Si Chypre entre divisée au sein de l'Union, les Quinze n'éviteront pas une crise ouverte avec la Turquie. Celle-ci a annoncé qu'elle procédera à une annexion militaire de la partie nord (turque) de Chypre. En pratique, ce plan est déjà réalisé, mais, sur le plan diplomatique, une telle proclamation serait lourde de sens : dans la mesure où la communauté internationale n'a jamais reconnu la partition de fait de l'île, cela signifiera qu'un Etat membre de l'Union (Chypre) sera occupé illégalement par une armée étrangère.

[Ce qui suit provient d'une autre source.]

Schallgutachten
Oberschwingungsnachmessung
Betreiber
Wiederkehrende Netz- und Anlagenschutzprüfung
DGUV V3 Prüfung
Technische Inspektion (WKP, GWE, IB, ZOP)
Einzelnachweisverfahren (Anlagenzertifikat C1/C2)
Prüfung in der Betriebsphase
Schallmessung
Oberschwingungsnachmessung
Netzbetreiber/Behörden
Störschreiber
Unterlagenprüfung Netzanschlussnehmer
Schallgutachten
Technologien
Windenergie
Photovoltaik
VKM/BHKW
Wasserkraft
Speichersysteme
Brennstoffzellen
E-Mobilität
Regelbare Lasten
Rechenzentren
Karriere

Les Quinze pourront-ils fermer les yeux ?

Où résident les intérêts à long terme de la Turquie ? A Chypre ou au sein de l'Union européenne ? C'est à cette question que le nouveau gouvernement turc devra répondre. Comme toujours, il sera épaulé par les Etats-Unis. Ceux-ci jouent un jeu compliqué avec Ankara : par souci de "stabiliser" l'Europe, ils souhaitent que la Turquie entre dans l'Union, et multiplient les pressions en ce sens sur les Quinze. Plus soucieux de leurs intérêts stratégiques que de hâter le processus démocratique, ils cajolent l'armée turque, pourtant largement hostile au rapprochement avec l'Union européenne. "Les préventions des Européens contre la Turquie sont aussi motivées par la crainte que celle-ci devienne un jour un "sous-marin" de Washington au sein de l'Union", relève un diplomate européen.

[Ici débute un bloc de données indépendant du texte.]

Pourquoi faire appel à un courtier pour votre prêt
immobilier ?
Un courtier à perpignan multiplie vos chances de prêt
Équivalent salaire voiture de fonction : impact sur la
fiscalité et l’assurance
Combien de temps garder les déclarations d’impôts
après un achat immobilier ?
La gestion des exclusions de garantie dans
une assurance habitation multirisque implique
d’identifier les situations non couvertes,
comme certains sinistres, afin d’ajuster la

Allié essentiel de l'Amérique au sein de l'OTAN, chef de file de la force de l'ISAF en Afghanistan, la Turquie laïque "est un exemple pour le reste du monde musulman", soulignait, il y a quelques jours, à Bruxelles, Stephen Hadley, adjoint de la conseillère pour la sécurité nationale du président George Bush, Condoleezza Rice. Tête de pont pendant la guerre du Golfe, elle est appelée à jouer de nouveau un rôle majeur en cas d'offensive contre l'Irak. Les pressions américaines vont donc s'accentuer en décembre, puisqu'il est probable que la réunion des Quinze coïncidera avec l'accélération des préparatifs militaires de Washington. A Copenhague, la "question turque" risque de faire de l'ombre au défi historique de l'élargissement.